*What to work on*
Starting at the line that contains "I have written" in the listing below, write out every line word for word until you have written the line that contains "- Analytics of personal browsing behaviour".
*** Opening of Records shown ***
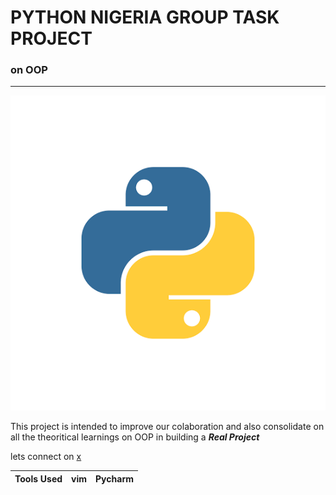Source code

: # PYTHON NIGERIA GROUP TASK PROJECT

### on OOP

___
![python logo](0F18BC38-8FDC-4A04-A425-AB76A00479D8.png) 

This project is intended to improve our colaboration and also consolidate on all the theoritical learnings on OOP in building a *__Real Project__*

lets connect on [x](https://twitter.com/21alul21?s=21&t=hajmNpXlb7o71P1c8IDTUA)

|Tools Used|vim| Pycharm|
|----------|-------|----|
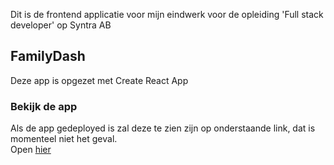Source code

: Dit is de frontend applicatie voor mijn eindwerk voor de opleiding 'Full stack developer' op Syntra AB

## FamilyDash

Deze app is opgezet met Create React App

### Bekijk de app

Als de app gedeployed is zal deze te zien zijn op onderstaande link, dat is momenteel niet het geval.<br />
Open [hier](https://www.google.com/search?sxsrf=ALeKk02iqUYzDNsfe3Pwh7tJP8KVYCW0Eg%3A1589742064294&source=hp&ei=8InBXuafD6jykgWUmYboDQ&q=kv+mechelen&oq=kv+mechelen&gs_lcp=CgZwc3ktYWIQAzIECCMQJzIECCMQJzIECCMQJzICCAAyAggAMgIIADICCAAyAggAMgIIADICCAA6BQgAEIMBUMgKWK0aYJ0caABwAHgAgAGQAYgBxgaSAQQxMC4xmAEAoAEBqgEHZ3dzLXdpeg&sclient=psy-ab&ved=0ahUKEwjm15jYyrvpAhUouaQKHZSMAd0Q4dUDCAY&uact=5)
*** Close of Records shown ***
*** Opening of Records shown ***
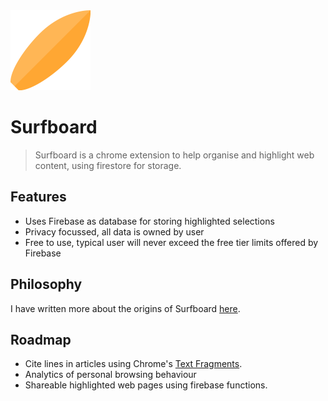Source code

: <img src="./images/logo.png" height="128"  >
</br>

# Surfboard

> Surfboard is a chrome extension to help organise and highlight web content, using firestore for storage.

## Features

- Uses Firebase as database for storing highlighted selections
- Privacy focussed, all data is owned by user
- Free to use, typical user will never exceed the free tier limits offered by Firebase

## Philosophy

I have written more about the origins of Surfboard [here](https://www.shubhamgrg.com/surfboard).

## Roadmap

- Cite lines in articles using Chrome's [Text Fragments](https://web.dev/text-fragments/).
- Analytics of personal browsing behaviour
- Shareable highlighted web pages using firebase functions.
*** Close of Records shown ***
*Solution to this problem*
I have written more about the origins of Surfboard [here](https://www.shubhamgrg.com/surfboard).

## Roadmap

- Cite lines in articles using Chrome's [Text Fragments](https://web.dev/text-fragments/).
- Analytics of personal browsing behaviour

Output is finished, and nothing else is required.